Teams (starting event)
[2] LSU (beam)
[3] UCLA (vault)
[6] Alabama (bars)
[10] Arkansas (bye before floor)
[11] Nebraska (bye before bars)
[18] Georgia (floor)

Brianna Brown, Michigan – AA (rotating w/ LSU)
Cairo Leonard-Baker, Arizona State – AA (rotating w/ UCLA)
Drew Watson, Auburn – AA (rotating w/ Alabama)
Lauren Bridgens, Penn State – AA (rotating w/ Arkansas)
Jovannah East, Bowling Green – AA (rotating w/ Nebraska)
Lynnzee Brown, Denver – AA (rotating w/ Georgia)
Samantha Cerio, Auburn – UB (rotating w/ UCLA)
Jamie Stone, Ohio State – VT (rotating w/ Arkansas)
Abby Milliet, Auburn – BB (rotating w/ Nebraska)

How the upset happens
Because that’s what we’re all here for. In this semifinal, we have a fairly clear separation in ranking and scoring potential with three favorites to advance to Super Six in LSU, UCLA, and Alabama, and three challengers in Arkansas, Nebraska, and Georgia.

But that’s boring. The whole point of the semifinal round is to see if anyone can knock out the favorites, otherwise we could just advance the top six right to the final. So, here’s what the bottom-three teams need to do to make it good.

For Nebraska, the path to the upset is more or less “do exactly what you did at regionals, and you’re in with a good shot.” Nebraska’s regional score ranks in the top three among the teams in this semifinal and reflected a performance well above the level of Nebraska’s #11 ranking. That’s what it will take for one of these bottom-three teams to advance. Other than waiting for meltdown-city to arrive for one of the big-girl teams (always possible, but you can’t assume it), making Super Six means performing way better than during the season, which is what Nebraska just did.

Maintaining that level is not a given. Taking the season as a whole, that regionals performance was an outlier, featuring a score (197.525) that’s four tenths higher than Nebraska’s previous high and outpaces the team’s RQS by a significant margin on every event. Proving that level is the new normal is still a major task.

### What to work on
1. According to the semifinal preview, why is it not certain that Nebraska can repeat its regionals performance?
2. From the semifinal preview, name every gymnast entered in the all-around (AA), along with her school.
3. Pick up the gymnastics semifinal preview after its last sentence and keep writing it.

### Supplied entries
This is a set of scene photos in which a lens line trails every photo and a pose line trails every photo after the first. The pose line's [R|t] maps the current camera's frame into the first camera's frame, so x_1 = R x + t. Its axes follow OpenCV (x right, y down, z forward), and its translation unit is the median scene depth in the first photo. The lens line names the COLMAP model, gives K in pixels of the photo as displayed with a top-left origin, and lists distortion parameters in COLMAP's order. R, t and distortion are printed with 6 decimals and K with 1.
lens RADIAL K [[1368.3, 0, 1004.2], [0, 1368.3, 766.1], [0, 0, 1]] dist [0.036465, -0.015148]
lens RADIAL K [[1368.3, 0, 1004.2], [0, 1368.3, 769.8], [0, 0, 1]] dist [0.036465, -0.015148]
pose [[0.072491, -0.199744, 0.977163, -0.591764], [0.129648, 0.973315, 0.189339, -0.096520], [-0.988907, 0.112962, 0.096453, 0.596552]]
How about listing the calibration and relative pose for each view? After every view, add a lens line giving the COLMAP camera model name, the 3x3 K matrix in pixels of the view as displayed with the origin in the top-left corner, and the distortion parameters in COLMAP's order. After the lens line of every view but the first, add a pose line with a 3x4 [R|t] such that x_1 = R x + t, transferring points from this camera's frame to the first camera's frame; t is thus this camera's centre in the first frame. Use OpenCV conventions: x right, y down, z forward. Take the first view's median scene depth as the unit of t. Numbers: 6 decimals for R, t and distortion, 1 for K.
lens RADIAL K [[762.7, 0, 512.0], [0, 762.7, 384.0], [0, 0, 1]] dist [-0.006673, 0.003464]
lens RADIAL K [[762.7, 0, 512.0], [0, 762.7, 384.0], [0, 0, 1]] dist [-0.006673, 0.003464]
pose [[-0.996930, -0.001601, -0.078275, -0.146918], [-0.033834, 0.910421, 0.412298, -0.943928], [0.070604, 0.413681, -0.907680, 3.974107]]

### Answers by item
1. Across the whole season, the regionals performance was an outlier. Nebraska scored 197.525, four tenths higher than its previous high, and beat its RQS by a significant margin on every event.

2.
Brianna Brown, Michigan
Cairo Leonard-Baker, Arizona State
Drew Watson, Auburn
Lauren Bridgens, Penn State
Jovannah East, Bowling Green
Lynnzee Brown, Denver

3.
More specifically (as opposed to just “hey, be…good”), Nebraska will have a real opening in this regional if it’s one of the good vaulting days—a meadow of stuck fulls and controlled 1.5s—which we have seen from time to time. The nation’s top three vaulting teams are all in other semifinal, and every team in this group has opened the door on vault here and there this season. You could make a solid argument that Nebraska is the only team among these six for which vault is not the weak event. That doesn’t mean Nebraska will get the top vault score here, but it’s a potential way in, a place to gain an advantage over a top-3 team.

Vault, however, doesn’t get the job done alone. Beam must be exactly as secure as it was at regionals, otherwise it’s going to be essentially impossible to match that huge 197.5.

Arkansas’s 196.775 at regionals put to rest some questions about the team being able to score well without relying on massive home 49.4-49.5s on bars and beam, scores that won’t come in the postseason. In fact, floor ranked as Arkansas’s top event at regionals, and the five-woman vault lineup matched the scores coming from bars and beam—a big ol’ deal. The team needed that, and it makes for a much more compelling argument for national competitiveness.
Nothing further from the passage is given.